Cet élan s'étend aux secteurs connexes de l'industrie et de l'aérospatiale. Kaiser Aluminum (KALU), un fournisseur clé pour l'allègement dans le transport, a vu ses actions bondir de 38,6 % au cours des quatre dernières semaines. Le titre détient un rang Zacks #2 (Achat) et se négocie à un prix relativement peu élevé de 0,71 fois les ventes.

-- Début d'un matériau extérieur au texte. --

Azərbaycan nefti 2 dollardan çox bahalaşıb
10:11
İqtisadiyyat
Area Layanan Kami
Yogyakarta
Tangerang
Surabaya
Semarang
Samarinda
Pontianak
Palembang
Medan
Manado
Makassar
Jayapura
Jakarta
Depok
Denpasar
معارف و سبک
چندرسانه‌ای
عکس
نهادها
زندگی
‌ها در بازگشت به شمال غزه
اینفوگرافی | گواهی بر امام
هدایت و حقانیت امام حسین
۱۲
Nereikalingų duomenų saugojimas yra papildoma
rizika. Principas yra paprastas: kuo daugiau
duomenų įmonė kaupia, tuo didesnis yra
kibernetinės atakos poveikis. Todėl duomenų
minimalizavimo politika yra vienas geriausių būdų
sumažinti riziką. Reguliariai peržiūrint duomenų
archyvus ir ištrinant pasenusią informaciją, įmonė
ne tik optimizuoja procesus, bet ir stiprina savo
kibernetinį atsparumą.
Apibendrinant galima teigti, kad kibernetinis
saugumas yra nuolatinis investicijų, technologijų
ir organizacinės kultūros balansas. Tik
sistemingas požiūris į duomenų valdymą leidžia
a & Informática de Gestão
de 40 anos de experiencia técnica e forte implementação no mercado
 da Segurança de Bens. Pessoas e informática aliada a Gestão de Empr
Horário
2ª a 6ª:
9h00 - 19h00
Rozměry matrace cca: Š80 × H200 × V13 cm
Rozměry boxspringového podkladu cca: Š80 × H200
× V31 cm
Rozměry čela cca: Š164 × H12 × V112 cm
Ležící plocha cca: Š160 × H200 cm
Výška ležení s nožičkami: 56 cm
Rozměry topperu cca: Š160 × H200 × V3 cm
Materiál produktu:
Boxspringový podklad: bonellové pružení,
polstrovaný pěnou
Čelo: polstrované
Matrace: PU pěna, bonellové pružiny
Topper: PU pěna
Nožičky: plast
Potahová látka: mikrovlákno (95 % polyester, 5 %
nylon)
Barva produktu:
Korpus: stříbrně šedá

De même, Rolls-Royce Holdings PLC (RYCEY), constructeur majeur de moteurs aérospatiaux investi dans les carburants d'aviation durables, affiche une hausse de 85,95 % sur l'année écoulée, dépassant largement les 36,46 % du S&P 500. Le titre porte également un rang Zacks #2 (Achat), les analystes ayant révisé à la hausse les estimations consensuelles pour l'année complète, passant de 0,45 $ à 0,49 $ au cours des 60 derniers jours.
Cet article est fourni à titre indicatif uniquement et ne constitue pas un conseil en investissement.